-- Excerpt provided --
I can’t see football/soccer ever disappearing. For millions of poor kids the world over, all they need to participate in this sport is something round to kick around. They don’t even need shoes.
I doubt cricket will disappear. It has shown it self able to adapt more than any other sport.
I’m with Kunilou- horse racing. Crowds have been dropping steadily for years. Off course turnover is up of course; however there are other avenues for a bet.
Global warming and peak oil might bugger up a number of ice/snow dependent sports.
And I hope that we become enlightened enough to be able to see the end of bull fighting and cock fighting. I assume they are classified as sports.
What sports do you consider to have gone extinct in the last 50-100 years?
I can certainly name a few sports that have lost a lot of market share, so to speak, over the last few decades, but any that are practically extinct?
In Australia, I’m sad to say I think it’s going to be the various Shooting Sports- it’s harder and harder (and increasingly expensive) for new people to become involved in the sport(s), and there’s an decreasing number of shooting ranges as they get closed down due to declining memberships/houses being built around them/increased operating costs.
Add to that changing social perceptions of guns and shooting in the country, and in 50 years time I doubt there’ll be many people left competing in shooting competitions except for maybe a tiny handful of Olympic/Commonwealth Games-level Clay Target and Air/Smallbore Rifle shooters.
Dog racing will be dead first. It’s barely on life support now.
I can’t think of any. Evenjousting is still alive and well. In fact, it’s been the official state sport of Maryland since 1962.
I actually wouldn’t be completely shocked if American football withered away over this timeframe, although it would be more like 100 years than 50. This would require some detailed studies about what hits and repeated concussions do to the brain. The death of the sport would start at the lower levels as parents were unwilling to expose their kids to that kind of abuse, and then it works its way up.

-- Task statement --
According to the discussion about sports disappearing, which sport has seen its crowds drop steadily for years? None of the lines that follow are needed for the task.

[Stored data entries]
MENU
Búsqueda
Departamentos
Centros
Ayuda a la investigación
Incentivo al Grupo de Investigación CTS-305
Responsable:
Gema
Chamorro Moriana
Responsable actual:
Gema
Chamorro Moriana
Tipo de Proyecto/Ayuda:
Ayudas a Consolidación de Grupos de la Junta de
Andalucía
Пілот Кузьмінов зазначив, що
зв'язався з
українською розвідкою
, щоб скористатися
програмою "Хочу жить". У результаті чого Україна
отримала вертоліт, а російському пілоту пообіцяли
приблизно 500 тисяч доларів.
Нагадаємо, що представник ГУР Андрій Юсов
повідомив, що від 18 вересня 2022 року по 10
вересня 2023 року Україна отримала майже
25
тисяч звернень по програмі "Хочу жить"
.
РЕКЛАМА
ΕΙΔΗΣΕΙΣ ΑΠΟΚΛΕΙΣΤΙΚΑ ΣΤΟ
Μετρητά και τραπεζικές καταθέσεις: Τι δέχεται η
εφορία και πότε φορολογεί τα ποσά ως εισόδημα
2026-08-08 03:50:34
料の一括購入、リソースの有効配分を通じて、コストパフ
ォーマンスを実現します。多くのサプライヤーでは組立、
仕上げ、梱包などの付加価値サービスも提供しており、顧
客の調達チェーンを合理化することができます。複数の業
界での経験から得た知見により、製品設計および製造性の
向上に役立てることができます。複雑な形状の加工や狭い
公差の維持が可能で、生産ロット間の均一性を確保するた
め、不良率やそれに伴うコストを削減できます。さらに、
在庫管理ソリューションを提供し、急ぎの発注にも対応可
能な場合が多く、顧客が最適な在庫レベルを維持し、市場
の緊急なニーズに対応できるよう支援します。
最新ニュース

-- Task response --
Horse racing.